Susan appeared, looking harried. She was not much older than Winston, a thirty-something careerist with enormous power and a salary to match. She wore a stylish pants suit with a jacket tight enough to reveal her thin, muscular form. She was well-toned, well-tanned, well-coiffed, well-manicured, and not so well-mannered, but that came with the territory.

“Whassup?” she demanded.


“I know that Neil Swan called you. Would you consider an appeal?”


“Winston, what planet have you been on? When Neil Swan himself says D.B.A., it means D.B.A. This is not the sort of decision you can appeal.”


“You’ve got juice around here, Susan. Couldn’t you take it upstairs to corporate? This means a lot to—”

Susan made no attempt to disguise her impatience. “Waste of time, and I don’t have any to waste. Danielle,” she yelled out her door, while pulling Winston’s script off a shelf and plopping it on her desk like a blunt weapon. “Get this shredded by the time I get back from my next meeting. Delete all associated files and communications.”

Susan returned her attention to Winston. He swore he could detect a smug look on her face, like she had just won something. The bitch. His head throbbed even more. “Listen, Winston, take a vacation, come back refreshed. I hear Las Vegas has a new Mount Everest location.”

“What do you want me to do with…”


“Hell-lo. What did I just do? Shred the scripts, shred the books, delete all references. Then have a ni-ice vacation. Gotta go!”

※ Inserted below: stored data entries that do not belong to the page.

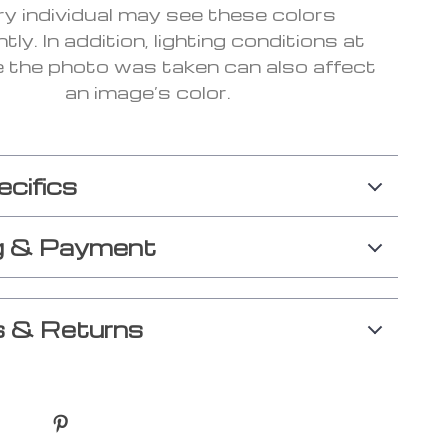
ry individual may see these colors
ntly. In addition, lighting conditions at
e the photo was taken can also affect
an image’s color.
ecifics
g & Payment
 & Returns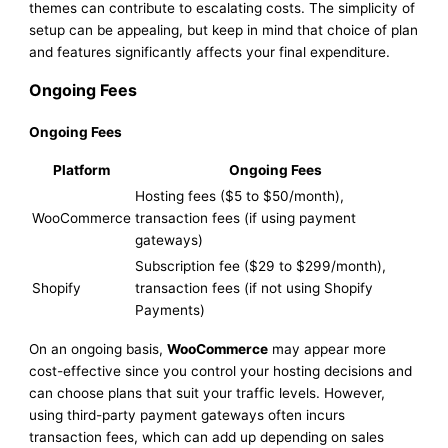
themes can contribute to escalating costs. The simplicity of
setup can be appealing, but keep in mind that choice of plan
and features significantly affects your final expenditure.
Ongoing Fees
Ongoing Fees
Platform
Ongoing Fees
Hosting fees ($5 to $50/month),
WooCommerce
transaction fees (if using payment
gateways)
Subscription fee ($29 to $299/month),
Shopify
transaction fees (if not using Shopify
Payments)
On an ongoing basis,
WooCommerce
may appear more
cost-effective since you control your hosting decisions and
can choose plans that suit your traffic levels. However,
using third-party payment gateways often incurs
transaction fees, which can add up depending on sales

Susan disappeared from the screen.

Winston felt beaten down. It was over. He dropped all the drafts of his script and copies of the book into his super-shredder and left the office, his head feeling like a pulsing sack of lead between his shoulders.

All Winston could think of was heading home and going to bed. He grabbed his organizer, and made a quick check of his e-mail. His department head had sent a v-mail confirming that his three week vacation had been approved. Attached was a coupon offering special Las Vegas discounts to VALUED Entertainment executives.